Content marketers are tasked with delivering clear, concise, and relevant content to the right prospect at the right time–content designed to convert prospects into customers. And, for the most part, marketers have absolutely no idea how to do this.

Ask any marketer what a great marketing campaign looks like. You might be surprised how uninspiring the answer will be. According to 2013 stats from the Direct Marketing Association (DMA), the average successful direct marketing campaign (snail mail) has a conversion rate of about 4.4% (up to 10 to 30 times better than for email). Very successful campaigns might see 6% conversions. Seriously? In what other industry would 94% failure be called a “success?” Only in marketing-and that’s got to change.

Marketers need to mature and move past the “spray-and-pray” marketing techniques that have dominated for decades. Creating personas-and aiming content at the members of those imaginary groups-is no longer enough. Marketers need to marry information about the individual humans they hope to convert with the power of advanced techniques designed to help deliver the right piece of content to the right prospect at the right time on the device of their choosing. Content marketers need intelligent content.

What is intelligent content? Simply put, it is content that is not limited to one purpose, technology, or output. It is content that is intentionally designed and constructed to be modular, structurally rich, and semantically aware-and is therefore discoverable, reusable, reconfigurable, and adaptable. It’s content that is both able to be read by humans and processed by machines. When implemented correctly, it can help content marketers deliver the right pieces of content to the right prospects with the objective of driving profitable customer action.

Intelligent content hails from the world of technical communication. It got its start in the technology sector, in which technical writers were charged with creating an increasing list of deliverables (online help website, customer support content, user guides, learning materials, and job aids) for several different platforms in a variety of languages.

Technical writers didn’t just wake up one day and think, “Wow, we can do better.” They were forced to adopt intelligent content approaches out of necessity. They were overwhelmed with the sheer number of output formats and channels into which they were required to provide content. They were crippled by the volume of content they needed to produce.

As more technical communication departments began to see the value of intelligent content, software and services vendors began creating the tools and technologies required to change the paradigm. Thought leaders, such as Ann Rockley, began helping companies think differently about their content. Rockley and others convinced some of the world’s largest firms to stop thinking about content as documents, modularize the content, and label each piece semantically. These individual chunks of semantically enriched content were then able to be repurposed (often automatically with the help of software designed for the purpose) in the myriad content types technical communicators were responsible for creating.

The result? Technical communication departments that adopted intelligent content became able to quickly publish content to multiple output channels without having to handcraft each deliverable. They quickly discovered creating semantically rich modular content afforded them the ability to do things they never envisioned, such as create dynamic content experiences personalized to the individual customer, offer content as a service, and build deliverables on-the-fly in response to threats or opportunities.

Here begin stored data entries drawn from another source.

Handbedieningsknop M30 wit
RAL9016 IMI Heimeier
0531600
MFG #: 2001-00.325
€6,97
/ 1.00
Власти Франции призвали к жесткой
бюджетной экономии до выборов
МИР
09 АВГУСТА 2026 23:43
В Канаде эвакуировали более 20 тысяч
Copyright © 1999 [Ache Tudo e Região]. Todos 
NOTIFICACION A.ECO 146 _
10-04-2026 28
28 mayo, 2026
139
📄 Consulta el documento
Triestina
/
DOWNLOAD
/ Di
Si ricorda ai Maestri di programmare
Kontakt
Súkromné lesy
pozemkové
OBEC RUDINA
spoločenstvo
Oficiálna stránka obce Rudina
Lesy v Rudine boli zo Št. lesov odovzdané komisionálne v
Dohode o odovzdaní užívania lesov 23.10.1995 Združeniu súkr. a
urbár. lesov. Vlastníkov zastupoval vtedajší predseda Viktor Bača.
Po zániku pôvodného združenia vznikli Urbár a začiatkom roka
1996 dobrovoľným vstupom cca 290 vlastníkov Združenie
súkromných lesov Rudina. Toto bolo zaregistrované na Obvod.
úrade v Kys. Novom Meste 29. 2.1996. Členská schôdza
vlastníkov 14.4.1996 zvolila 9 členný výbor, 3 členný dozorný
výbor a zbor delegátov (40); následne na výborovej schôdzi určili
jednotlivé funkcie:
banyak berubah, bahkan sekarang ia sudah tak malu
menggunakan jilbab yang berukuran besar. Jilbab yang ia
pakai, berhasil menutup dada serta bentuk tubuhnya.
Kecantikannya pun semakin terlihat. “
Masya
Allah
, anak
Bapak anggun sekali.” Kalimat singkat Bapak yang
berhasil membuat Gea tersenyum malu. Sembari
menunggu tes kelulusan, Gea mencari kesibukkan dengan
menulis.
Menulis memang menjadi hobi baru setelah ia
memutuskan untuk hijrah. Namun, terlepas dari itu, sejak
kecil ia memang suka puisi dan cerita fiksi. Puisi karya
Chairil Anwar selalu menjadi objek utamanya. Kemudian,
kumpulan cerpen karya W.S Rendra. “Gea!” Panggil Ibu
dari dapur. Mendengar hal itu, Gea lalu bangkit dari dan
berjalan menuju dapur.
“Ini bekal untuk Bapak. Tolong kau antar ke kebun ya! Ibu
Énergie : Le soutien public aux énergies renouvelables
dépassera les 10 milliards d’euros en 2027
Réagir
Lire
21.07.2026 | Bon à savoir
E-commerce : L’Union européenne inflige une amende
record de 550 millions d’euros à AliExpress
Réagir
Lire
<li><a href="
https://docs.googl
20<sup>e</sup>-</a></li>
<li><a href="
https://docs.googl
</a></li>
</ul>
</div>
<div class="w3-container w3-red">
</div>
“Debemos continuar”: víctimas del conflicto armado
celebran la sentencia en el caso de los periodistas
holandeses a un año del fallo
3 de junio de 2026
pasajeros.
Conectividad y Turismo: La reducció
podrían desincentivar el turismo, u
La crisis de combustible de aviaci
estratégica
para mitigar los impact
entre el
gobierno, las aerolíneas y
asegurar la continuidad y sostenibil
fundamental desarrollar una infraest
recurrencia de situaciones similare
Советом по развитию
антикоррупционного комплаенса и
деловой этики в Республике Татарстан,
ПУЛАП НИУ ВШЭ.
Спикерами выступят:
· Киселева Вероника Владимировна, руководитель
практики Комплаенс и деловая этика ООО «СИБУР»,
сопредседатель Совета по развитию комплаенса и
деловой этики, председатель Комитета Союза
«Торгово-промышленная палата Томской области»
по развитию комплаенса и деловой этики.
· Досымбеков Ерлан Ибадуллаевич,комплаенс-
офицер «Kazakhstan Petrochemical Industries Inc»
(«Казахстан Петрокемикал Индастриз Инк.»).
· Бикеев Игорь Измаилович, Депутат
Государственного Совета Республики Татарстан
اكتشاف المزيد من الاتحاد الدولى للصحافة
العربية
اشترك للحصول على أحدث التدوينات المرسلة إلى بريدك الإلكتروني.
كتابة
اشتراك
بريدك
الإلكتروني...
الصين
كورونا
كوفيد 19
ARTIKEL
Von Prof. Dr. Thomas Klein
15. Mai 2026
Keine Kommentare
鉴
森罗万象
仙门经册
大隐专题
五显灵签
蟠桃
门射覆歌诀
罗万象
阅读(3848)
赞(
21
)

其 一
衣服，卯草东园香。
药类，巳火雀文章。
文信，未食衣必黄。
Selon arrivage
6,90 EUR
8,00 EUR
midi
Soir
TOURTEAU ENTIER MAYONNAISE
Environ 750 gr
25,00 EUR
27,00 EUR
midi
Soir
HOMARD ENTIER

Content marketers can-and should-borrow lessons learned from technical communication professionals who have adopted intelligent content. Doing so will afford marketers the opportunity to beat the competition by differentiating themselves from the pack. Imagine being able to efficiently and effectively create relevant content that can be routed to the right person at the right time in the right channel in the right language, efficiently and effectively. It’s being done already, often in departments other than marketing.

It will be interesting to see which brands emerge as the leaders in intelligent content marketing. One thing is certain: The business proposition for change is an easy sell. There are 94 percentage points available, and that’s a lot of room for improvement.